In [None]:
import pandas as pd 
import numpy as np
import json
import requests 
from pandas.io.json import json_normalize 
import matplotlib as mpl
import matplotlib.pyplot as plt
import seaborn as sns
import matplotlib.cm as cm
import folium
from folium.plugins import MarkerCluster
from folium.plugins import FastMarkerCluster
from folium import plugins
from folium.plugins import HeatMap
import matplotlib.colors as colors
from sklearn.cluster import KMeans
import warnings 
warnings.filterwarnings("ignore")


In [None]:
arrest_data=pd.read_csv('NYPD_Arrest_Data__Year_to_Date_.csv')

shots_data=pd.read_csv('NYPD_Shooting_Incident_Data__Year_To_Date_.csv')

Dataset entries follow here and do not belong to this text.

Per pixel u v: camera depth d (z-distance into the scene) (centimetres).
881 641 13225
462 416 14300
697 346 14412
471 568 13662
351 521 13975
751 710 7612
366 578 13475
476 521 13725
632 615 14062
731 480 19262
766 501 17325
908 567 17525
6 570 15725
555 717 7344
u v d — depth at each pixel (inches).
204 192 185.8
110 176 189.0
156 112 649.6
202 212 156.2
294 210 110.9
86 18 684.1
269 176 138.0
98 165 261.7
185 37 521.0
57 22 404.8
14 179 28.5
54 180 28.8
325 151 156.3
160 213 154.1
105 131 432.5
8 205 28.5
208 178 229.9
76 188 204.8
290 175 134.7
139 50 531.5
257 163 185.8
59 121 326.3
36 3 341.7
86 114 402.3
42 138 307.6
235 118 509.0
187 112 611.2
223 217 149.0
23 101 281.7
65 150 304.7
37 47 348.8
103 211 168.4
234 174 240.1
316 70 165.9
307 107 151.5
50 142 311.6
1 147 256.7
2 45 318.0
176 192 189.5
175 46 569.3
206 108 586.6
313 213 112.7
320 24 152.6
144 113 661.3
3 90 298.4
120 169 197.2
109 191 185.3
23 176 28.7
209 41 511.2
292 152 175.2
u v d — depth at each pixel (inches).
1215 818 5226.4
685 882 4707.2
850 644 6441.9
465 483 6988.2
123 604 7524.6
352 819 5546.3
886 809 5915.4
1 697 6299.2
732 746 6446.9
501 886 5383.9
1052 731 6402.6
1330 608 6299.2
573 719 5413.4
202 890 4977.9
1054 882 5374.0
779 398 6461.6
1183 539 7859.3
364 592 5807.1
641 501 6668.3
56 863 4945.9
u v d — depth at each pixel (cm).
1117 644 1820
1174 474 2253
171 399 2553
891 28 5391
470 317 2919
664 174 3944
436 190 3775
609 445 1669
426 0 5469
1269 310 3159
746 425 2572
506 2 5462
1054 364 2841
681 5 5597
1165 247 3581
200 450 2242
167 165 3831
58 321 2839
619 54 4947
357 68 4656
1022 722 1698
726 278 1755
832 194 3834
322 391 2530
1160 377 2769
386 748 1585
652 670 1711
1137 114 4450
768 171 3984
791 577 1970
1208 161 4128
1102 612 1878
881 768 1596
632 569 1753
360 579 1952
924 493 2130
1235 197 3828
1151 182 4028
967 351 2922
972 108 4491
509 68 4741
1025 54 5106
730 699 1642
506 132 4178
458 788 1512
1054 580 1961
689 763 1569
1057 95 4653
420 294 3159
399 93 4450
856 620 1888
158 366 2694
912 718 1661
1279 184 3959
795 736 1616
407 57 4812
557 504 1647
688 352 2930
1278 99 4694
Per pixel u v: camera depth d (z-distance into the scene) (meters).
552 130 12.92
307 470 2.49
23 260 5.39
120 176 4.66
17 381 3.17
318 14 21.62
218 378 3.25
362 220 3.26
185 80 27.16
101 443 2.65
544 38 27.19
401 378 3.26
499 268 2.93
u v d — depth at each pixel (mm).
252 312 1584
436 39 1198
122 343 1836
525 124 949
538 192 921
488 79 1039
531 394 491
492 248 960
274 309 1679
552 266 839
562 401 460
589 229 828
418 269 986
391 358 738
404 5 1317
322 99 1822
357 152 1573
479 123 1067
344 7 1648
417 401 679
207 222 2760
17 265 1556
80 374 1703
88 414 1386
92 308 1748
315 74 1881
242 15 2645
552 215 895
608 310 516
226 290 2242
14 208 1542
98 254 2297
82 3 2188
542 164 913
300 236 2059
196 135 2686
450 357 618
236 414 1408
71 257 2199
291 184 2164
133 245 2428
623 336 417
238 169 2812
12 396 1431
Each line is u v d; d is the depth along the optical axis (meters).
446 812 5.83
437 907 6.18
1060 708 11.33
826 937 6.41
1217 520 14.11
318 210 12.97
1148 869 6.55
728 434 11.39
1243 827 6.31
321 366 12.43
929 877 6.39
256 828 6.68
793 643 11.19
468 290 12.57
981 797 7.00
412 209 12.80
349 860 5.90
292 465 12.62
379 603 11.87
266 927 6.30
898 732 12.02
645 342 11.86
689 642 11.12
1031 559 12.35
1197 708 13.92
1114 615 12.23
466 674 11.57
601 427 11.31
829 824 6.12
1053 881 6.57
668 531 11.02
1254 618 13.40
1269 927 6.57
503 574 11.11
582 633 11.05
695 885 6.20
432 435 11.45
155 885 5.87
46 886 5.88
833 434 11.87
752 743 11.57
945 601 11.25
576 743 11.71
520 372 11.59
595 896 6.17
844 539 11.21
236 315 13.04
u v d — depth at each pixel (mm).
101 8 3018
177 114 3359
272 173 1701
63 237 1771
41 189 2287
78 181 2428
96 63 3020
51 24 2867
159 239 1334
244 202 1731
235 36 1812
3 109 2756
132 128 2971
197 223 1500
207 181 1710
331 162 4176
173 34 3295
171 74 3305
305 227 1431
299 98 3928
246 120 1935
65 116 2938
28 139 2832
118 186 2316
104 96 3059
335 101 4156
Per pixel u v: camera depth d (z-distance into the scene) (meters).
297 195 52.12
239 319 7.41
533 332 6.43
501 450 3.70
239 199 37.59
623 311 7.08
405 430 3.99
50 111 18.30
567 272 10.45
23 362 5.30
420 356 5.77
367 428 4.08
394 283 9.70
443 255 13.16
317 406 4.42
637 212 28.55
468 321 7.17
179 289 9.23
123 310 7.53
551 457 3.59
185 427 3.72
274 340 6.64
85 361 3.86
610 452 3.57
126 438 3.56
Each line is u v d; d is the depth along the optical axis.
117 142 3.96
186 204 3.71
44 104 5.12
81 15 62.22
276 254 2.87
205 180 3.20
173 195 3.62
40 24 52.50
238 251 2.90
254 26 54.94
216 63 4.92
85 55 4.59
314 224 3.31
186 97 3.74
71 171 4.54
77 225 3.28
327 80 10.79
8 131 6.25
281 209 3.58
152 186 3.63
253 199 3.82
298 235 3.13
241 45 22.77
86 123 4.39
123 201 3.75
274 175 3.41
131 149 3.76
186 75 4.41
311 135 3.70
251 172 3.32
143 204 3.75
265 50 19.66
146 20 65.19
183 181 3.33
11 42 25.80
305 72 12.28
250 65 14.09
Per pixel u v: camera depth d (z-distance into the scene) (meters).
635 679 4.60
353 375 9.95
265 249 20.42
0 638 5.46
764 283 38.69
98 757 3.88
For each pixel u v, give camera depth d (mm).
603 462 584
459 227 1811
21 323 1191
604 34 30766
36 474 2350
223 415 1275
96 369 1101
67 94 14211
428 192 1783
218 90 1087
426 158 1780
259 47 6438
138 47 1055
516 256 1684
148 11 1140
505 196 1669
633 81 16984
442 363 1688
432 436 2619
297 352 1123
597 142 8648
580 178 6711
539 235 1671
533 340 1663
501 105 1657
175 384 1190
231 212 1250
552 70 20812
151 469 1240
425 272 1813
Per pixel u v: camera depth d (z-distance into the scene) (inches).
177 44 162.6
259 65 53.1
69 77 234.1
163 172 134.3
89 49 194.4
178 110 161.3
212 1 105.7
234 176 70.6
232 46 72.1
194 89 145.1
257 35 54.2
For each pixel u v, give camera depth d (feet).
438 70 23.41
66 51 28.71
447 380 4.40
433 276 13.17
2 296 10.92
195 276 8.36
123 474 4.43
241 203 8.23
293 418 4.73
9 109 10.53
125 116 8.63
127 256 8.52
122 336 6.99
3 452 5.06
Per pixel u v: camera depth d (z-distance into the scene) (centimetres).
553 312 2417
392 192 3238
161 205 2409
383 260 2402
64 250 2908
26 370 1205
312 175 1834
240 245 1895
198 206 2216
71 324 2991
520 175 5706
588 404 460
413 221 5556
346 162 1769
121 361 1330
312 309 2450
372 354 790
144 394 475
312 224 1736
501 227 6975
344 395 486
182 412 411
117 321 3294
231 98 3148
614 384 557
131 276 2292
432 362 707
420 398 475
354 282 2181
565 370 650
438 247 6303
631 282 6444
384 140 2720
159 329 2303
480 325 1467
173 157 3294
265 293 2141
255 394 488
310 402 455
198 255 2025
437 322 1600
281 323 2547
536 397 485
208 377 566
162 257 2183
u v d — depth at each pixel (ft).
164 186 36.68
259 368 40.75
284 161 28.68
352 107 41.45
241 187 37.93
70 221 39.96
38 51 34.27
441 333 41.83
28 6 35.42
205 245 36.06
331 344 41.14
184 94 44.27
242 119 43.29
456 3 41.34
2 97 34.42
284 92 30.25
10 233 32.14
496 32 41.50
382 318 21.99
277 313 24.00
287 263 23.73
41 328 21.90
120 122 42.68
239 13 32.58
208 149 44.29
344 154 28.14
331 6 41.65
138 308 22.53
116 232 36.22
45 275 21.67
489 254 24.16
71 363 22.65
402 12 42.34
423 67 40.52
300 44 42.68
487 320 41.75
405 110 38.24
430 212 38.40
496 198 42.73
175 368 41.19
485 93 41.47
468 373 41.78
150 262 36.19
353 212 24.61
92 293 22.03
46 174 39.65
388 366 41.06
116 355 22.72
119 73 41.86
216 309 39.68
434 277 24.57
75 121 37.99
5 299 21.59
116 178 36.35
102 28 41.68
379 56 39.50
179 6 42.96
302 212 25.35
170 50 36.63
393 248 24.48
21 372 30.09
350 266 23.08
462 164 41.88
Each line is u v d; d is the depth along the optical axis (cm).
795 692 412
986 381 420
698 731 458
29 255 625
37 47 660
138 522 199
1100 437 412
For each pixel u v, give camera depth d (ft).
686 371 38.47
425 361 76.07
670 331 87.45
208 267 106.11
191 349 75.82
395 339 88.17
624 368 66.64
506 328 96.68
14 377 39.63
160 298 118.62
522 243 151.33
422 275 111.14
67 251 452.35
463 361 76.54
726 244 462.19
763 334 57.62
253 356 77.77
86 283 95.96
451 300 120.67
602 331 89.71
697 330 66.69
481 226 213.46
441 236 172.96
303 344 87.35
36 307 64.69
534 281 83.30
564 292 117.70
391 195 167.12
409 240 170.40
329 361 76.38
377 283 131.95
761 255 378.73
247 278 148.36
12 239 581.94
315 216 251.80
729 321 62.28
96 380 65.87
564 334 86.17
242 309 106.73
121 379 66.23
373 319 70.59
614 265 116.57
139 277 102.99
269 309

# Examining the Data visually

In [None]:
arrest_data.head()

In [None]:
shots_data.head()

In [None]:
lat_shots=list(shots_data.Latitude)
lon_shots=list(shots_data.Longitude)

## Filtering for crimes that are inflicted on another individual

In [None]:
#sorting for only assault, burglary,weapons, sexual abuse, larceny, bringing data size down to ~68k
arrest_data=arrest_data.dropna()

arrest_data=arrest_data[arrest_data["PD_DESC"].str.contains('assault|theft|assault|burglary|weapons|sexual abuse|larceny',case=False)]
arrestloc=arrest_data[['Latitude','Longitude']]
shotsloc=shots_data[['Latitude','Longitude']]

In [None]:
arrestloc=arrest_data[['OFNS_DESC','Latitude','Longitude']]
arrestloc=arrestloc[:45000]
heat = arrestloc
data = heat.as_matrix(['Latitude','Longitude']).tolist()
#datatst = heat.values[:,1:3].tolist()-- For some reason does not work to fix the error below

In [None]:
#Extract longitude and latidude
import pygeoj
latitude_sub=[]
longitude_sub=[]
names=[]
lines=[]
testfile = pygeoj.load("Subway Entrances.geojson")
for feature in testfile:
    lines.append(feature.properties['line'])
    names.append(feature.properties['name'])
    latitude_sub.append(feature.geometry.coordinates[1])
    longitude_sub.append(feature.geometry.coordinates[0])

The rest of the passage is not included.